Any idea why my computer is blowing hot air when in sleep

When using my laptop daily I never hear the fan however when I close the lid with it plugged in I come back with it extremely hot and the fan blowing. It even does this when I have it upside down on the flat surface so the air can go in and out freely and all it’s doing is sitting there charging.

What’s happening and can I fix it?

1 Like

I’d say the problem is not the ventilation but the heat production. With normal “modern suspend” (which does leave a lot of components powered in the machine, but if all goes well at a very low level), people have been reporting power use in the 0.3W - 1.5W range. Unless your bag is extremely well-insulated or your bag is in a very hot environment that level of heat production should be able to just dissipate.

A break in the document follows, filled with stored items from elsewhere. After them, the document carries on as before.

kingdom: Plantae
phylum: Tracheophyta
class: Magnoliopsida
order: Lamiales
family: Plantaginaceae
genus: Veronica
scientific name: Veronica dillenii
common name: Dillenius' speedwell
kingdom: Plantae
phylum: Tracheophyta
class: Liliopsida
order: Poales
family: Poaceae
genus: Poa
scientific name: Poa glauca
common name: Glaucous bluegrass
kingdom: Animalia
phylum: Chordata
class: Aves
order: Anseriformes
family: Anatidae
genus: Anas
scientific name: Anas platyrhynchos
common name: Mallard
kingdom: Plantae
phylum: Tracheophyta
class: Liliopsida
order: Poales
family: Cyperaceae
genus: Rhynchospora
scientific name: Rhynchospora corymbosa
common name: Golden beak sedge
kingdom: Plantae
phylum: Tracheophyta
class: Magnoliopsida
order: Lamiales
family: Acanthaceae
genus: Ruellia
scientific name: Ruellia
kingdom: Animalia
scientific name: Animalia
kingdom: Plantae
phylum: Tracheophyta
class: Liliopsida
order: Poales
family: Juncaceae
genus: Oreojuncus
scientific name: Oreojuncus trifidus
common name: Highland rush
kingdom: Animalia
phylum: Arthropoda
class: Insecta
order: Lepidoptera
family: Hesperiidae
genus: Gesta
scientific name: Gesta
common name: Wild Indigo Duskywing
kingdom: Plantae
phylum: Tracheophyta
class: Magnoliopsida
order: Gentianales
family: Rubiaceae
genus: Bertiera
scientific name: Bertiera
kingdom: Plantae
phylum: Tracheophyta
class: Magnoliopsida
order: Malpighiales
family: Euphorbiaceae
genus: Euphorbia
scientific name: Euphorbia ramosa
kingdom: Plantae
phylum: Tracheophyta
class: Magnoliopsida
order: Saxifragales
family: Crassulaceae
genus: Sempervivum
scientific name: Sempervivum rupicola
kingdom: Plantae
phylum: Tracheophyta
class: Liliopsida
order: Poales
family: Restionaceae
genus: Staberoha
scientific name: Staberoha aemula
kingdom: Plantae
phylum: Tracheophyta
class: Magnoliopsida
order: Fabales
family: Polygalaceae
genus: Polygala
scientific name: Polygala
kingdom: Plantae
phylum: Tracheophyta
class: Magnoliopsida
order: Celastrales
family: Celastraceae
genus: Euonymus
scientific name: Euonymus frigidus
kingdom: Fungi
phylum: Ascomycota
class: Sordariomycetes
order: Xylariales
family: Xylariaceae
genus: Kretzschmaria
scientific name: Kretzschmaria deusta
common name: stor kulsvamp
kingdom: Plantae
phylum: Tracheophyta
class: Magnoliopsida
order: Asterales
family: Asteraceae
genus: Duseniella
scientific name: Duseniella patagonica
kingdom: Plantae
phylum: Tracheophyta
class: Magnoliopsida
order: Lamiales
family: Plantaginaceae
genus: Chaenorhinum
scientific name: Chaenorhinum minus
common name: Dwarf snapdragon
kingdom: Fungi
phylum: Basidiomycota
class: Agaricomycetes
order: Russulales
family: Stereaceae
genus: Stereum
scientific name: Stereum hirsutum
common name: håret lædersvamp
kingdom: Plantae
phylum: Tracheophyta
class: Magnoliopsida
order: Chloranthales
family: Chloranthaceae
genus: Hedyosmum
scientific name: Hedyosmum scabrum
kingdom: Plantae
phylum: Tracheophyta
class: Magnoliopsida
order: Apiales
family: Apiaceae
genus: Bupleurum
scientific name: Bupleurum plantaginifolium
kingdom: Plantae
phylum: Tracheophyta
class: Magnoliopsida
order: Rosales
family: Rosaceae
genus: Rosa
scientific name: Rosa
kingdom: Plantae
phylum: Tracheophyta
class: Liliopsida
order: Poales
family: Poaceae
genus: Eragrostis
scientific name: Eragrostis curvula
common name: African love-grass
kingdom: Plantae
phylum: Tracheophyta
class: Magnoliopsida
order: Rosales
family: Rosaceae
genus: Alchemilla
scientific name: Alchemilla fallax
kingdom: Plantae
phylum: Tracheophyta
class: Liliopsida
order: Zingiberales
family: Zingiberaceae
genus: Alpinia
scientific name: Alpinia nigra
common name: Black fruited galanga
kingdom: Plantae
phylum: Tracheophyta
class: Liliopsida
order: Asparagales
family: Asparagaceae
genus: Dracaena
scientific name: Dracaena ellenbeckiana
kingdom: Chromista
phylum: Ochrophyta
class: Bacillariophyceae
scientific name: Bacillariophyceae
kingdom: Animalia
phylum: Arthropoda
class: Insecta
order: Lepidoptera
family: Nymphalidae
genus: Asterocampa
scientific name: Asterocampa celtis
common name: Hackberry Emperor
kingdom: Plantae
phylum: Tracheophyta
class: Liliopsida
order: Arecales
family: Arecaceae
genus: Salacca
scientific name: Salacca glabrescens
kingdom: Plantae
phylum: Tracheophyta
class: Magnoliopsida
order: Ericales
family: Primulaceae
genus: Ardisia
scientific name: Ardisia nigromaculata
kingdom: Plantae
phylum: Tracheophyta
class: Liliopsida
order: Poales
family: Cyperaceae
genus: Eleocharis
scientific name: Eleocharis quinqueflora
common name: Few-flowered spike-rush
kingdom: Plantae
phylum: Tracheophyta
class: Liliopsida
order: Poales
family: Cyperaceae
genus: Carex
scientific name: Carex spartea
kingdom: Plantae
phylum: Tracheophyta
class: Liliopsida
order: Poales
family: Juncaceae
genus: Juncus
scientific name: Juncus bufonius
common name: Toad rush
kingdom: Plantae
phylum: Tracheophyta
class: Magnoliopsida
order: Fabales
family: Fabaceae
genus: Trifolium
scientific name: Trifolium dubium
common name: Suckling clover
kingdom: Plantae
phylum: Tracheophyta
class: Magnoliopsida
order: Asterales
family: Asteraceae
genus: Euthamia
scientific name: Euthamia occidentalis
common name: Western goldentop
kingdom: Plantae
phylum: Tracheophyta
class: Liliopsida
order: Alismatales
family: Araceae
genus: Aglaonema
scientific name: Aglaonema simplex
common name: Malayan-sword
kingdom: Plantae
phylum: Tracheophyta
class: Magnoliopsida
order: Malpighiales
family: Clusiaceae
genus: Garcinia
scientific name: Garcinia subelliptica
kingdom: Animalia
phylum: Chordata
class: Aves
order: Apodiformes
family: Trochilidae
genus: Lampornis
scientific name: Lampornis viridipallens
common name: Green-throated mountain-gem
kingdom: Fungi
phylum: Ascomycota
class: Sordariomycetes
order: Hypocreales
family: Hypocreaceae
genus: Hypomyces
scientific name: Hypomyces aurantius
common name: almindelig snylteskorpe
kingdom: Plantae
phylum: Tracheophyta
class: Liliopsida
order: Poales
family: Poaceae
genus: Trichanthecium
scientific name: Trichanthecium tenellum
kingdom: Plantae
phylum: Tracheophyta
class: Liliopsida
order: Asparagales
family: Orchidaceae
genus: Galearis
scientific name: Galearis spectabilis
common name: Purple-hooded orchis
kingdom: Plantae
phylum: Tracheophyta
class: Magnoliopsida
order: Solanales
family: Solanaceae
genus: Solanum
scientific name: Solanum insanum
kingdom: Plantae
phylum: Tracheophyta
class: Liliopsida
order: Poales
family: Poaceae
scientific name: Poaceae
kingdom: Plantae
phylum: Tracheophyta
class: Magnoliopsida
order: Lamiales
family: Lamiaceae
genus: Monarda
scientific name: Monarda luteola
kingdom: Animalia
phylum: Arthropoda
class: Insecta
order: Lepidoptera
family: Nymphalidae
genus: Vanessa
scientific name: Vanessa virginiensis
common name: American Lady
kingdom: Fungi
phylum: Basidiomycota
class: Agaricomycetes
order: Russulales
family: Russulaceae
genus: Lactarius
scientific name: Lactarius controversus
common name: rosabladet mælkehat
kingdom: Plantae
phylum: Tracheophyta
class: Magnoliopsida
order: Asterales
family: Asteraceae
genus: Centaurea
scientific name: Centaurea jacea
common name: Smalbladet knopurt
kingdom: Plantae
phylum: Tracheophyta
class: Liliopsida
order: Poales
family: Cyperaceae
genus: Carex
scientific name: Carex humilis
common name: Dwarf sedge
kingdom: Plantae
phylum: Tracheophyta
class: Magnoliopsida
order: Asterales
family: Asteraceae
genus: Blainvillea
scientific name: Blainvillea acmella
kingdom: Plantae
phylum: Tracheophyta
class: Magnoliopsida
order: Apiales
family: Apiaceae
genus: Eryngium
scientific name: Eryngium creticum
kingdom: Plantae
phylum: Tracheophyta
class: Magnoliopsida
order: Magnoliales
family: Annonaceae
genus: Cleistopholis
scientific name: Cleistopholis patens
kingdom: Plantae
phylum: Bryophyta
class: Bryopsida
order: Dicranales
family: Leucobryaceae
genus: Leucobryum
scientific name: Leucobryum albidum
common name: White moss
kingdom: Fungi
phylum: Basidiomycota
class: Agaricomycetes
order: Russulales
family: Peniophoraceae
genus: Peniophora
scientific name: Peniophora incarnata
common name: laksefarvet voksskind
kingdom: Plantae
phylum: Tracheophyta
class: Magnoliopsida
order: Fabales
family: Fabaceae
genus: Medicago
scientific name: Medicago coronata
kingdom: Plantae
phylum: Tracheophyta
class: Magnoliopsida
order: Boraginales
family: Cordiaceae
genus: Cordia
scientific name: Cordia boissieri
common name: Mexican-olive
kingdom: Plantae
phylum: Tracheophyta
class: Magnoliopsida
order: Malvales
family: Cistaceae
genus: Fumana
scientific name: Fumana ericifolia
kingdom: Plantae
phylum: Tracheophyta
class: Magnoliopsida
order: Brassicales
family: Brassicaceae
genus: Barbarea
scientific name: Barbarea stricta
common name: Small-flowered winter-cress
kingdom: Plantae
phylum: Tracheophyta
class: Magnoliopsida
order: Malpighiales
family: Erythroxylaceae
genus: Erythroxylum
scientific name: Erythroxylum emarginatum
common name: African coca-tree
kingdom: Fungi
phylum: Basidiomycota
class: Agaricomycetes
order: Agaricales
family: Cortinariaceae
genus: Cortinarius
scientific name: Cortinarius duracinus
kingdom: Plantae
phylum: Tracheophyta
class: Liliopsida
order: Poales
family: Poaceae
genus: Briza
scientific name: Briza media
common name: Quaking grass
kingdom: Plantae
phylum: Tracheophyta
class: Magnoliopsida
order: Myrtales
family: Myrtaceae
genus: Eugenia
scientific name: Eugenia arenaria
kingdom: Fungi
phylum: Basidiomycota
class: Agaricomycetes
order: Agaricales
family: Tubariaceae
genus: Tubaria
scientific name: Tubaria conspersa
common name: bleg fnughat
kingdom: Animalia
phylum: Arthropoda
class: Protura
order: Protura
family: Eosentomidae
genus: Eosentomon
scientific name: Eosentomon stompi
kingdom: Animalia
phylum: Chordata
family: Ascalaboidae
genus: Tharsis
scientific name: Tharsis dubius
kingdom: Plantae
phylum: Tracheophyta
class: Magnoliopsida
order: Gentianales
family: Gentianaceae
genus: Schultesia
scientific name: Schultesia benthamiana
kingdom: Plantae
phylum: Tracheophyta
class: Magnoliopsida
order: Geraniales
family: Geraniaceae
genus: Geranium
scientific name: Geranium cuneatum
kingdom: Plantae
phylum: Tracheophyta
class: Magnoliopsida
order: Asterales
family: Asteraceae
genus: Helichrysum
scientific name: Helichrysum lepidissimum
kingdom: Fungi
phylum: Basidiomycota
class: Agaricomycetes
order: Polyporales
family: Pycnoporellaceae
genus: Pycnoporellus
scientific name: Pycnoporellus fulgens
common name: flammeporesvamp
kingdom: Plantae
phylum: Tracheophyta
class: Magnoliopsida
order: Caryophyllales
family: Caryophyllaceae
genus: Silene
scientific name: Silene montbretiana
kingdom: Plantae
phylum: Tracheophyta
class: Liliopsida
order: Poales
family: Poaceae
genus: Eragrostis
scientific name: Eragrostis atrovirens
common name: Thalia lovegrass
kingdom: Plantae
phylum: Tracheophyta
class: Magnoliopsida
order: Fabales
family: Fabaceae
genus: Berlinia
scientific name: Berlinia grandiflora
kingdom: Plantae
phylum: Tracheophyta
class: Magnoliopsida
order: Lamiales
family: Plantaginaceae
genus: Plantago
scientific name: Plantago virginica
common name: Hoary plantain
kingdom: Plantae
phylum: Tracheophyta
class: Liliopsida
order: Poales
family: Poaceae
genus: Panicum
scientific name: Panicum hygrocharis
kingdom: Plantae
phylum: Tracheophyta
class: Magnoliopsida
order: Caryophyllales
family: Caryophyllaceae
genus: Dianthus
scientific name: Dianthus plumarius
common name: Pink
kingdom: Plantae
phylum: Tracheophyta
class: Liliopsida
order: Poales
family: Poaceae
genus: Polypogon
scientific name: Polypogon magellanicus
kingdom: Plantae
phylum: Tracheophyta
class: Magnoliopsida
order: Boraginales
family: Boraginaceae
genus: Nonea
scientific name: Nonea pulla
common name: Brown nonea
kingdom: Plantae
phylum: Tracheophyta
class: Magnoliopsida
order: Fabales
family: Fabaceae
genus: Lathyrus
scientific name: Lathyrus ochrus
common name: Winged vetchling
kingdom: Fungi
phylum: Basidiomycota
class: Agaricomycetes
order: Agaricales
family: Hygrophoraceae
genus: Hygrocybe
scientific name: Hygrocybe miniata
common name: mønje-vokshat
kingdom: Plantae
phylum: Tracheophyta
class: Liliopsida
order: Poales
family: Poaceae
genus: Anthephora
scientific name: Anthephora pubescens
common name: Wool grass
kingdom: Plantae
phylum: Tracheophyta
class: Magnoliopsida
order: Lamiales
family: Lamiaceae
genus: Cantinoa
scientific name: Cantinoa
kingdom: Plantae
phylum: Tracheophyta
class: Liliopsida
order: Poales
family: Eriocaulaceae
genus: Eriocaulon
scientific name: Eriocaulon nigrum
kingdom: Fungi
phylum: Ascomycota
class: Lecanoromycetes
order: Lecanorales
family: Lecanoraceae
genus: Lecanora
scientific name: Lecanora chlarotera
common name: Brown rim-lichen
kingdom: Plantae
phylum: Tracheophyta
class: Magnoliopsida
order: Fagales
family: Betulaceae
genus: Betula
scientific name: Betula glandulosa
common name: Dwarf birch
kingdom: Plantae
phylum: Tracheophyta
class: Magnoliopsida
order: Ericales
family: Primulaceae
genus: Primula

Things that seem to contribute to higher power use seem to include:

  • Expansion cards other than USB-C pass through. Particularly HDMI, micro-SD, displayport, USB drives end up causing the system to use a lot of power
  • certain models of internal NVMe SSD drives. For the latter, under linux, the kernel boot parameter nvme.noacpi=1 has helped.

It could also be that there is something in your system configuration that prevents it from actually entering into suspend state. Under normal conditions, it would probably use something in the 4W-8W range when it’s not doing anything in particular. That should be enough to warm a bag.

At this point, it sounds unlikely that there’s a hardware problem with your laptop: the most likely explanations are software (configuration) at the moment. It could be a mismatch in a driver/hardware combination or harware with really poor firmware/driver software, though (like the NVMe software mentioned above, for which there turned out to be a work-around).

2 Likes

Awesome thank you for the reply I do not put my laptop in a bag it stays on a table. That is where the confusion lies because there’s plenty of ventilation for it to cool down even at a low-powered state. I’m not sure what to do with this since it’s been like this since I got the laptop I just assumed it was a driver issue that would be fixed eventually and with the most recent driver updates and the new bios I was hoping it would be good to go but it’s not. Was wondering if maybe there was some secret button I need to depress to make it stop other than putting it in hibernate which is what I have been doing in the past to get around it.

1 Like

Hi.

Yes sleep is a power drain. What OS are you using as you can check what apps are using what power.

Also USB A expansion cards require the mainboard to provide power when sleeping etc.

I am using Windows 10

32 GB Crucial Ram
2 TB Sabrent Rocket SSD

Yes, I haven’t followed suspend problems with Windows. I understand its default is suspend-then-hibernate, triggered by a 5% charge drop in the battery. So your problem should just lead to the system suspending way earlier; not to a depleted battery.

The 32 GB perhaps on the higher side of memory, which would require some more power to be maintained. You can check the forum: the 11th gen with all USB-C expansion cards with 16Gb can make do with about 0.3W during suspend, so it’s good for about a week. 32GB shouldn’t be that much more.

The 2TB SSD shouldn’t really use any more power, but the NVMe.noacpi option under linux was necessary to make some WD SSD’s behave (also ones outside the firmware versions listed!), so SSDs can be power hogs during suspend, and different models seem to behave quite differently.

2 Likes

This could be a two part issue with modern standby causing a lot of heat, and the fact that the Framework cooling system performs worse when the laptop lid is closed. I would recommend making sure that your laptop hibernates when you close the lid, or to leave the lid open when you are not using it if you wish to simply suspend it.